▶ [所给材料]:

──────────

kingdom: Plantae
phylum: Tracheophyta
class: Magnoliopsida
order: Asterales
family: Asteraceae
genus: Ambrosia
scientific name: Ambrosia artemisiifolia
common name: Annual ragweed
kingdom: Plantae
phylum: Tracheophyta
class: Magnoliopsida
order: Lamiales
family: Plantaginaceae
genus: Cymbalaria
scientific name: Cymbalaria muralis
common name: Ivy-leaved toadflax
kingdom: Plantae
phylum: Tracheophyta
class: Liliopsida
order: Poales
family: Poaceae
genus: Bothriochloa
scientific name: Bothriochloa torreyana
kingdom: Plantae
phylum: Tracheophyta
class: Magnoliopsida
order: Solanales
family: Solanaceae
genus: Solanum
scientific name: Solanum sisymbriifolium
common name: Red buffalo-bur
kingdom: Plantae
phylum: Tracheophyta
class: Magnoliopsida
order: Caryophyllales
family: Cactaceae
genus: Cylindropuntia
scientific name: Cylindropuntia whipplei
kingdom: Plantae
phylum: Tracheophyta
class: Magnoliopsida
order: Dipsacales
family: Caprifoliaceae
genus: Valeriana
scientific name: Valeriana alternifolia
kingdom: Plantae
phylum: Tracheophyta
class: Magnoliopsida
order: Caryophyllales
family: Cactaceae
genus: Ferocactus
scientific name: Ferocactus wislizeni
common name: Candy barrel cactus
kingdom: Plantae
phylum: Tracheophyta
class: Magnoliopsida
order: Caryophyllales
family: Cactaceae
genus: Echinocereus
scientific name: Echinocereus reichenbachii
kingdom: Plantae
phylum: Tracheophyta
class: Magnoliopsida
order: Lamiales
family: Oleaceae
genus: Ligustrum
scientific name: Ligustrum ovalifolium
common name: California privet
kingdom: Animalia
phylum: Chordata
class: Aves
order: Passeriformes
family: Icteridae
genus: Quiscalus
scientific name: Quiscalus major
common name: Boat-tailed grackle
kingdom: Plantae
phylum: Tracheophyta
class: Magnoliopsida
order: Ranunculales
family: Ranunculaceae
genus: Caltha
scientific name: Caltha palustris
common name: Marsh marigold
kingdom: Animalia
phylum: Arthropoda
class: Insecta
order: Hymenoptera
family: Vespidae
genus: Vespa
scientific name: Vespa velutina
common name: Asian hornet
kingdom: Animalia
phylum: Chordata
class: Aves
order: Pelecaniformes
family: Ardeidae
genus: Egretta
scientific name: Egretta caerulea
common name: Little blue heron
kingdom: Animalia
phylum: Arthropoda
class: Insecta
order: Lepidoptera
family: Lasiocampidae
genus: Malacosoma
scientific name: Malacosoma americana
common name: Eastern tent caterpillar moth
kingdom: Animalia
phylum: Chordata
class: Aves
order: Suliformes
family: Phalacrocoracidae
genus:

──────────

▶ [待解问题]:
请把上面材料中的每一行逐字照抄下来，不做任何改动。

▶ [预期输出]:
kingdom: Plantae
phylum: Tracheophyta
class: Magnoliopsida
order: Asterales
family: Asteraceae
genus: Ambrosia
scientific name: Ambrosia artemisiifolia
common name: Annual ragweed
kingdom: Plantae
phylum: Tracheophyta
class: Magnoliopsida
order: Lamiales
family: Plantaginaceae
genus: Cymbalaria
scientific name: Cymbalaria muralis
common name: Ivy-leaved toadflax
kingdom: Plantae
phylum: Tracheophyta
class: Liliopsida
order: Poales
family: Poaceae
genus: Bothriochloa
scientific name: Bothriochloa torreyana
kingdom: Plantae
phylum: Tracheophyta
class: Magnoliopsida
order: Solanales
family: Solanaceae
genus: Solanum
scientific name: Solanum sisymbriifolium
common name: Red buffalo-bur
kingdom: Plantae
phylum: Tracheophyta
class: Magnoliopsida
order: Caryophyllales
family: Cactaceae
genus: Cylindropuntia
scientific name: Cylindropuntia whipplei
kingdom: Plantae
phylum: Tracheophyta
class: Magnoliopsida
order: Dipsacales
family: Caprifoliaceae
genus: Valeriana
scientific name: Valeriana alternifolia
kingdom: Plantae
phylum: Tracheophyta
class: Magnoliopsida
order: Caryophyllales
family: Cactaceae
genus: Ferocactus
scientific name: Ferocactus wislizeni
common name: Candy barrel cactus
kingdom: Plantae
phylum: Tracheophyta
class: Magnoliopsida
order: Caryophyllales
family: Cactaceae
genus: Echinocereus
scientific name: Echinocereus reichenbachii
kingdom: Plantae
phylum: Tracheophyta
class: Magnoliopsida
order: Lamiales
family: Oleaceae
genus: Ligustrum
scientific name: Ligustrum ovalifolium
common name: California privet
kingdom: Animalia
phylum: Chordata
class: Aves
order: Passeriformes
family: Icteridae
genus: Quiscalus
scientific name: Quiscalus major
common name: Boat-tailed grackle
kingdom: Plantae
phylum: Tracheophyta
class: Magnoliopsida
order: Ranunculales
family: Ranunculaceae
genus: Caltha
scientific name: Caltha palustris
common name: Marsh marigold
kingdom: Animalia
phylum: Arthropoda
class: Insecta
order: Hymenoptera
family: Vespidae
genus: Vespa
scientific name: Vespa velutina
common name: Asian hornet
kingdom: Animalia
phylum: Chordata
class: Aves
order: Pelecaniformes
family: Ardeidae
genus: Egretta
scientific name: Egretta caerulea
common name: Little blue heron
kingdom: Animalia
phylum: Arthropoda
class: Insecta
order: Lepidoptera
family: Lasiocampidae
genus: Malacosoma
scientific name: Malacosoma americana
common name: Eastern tent caterpillar moth
kingdom: Animalia
phylum: Chordata
class: Aves
order: Suliformes
family: Phalacrocoracidae
genus:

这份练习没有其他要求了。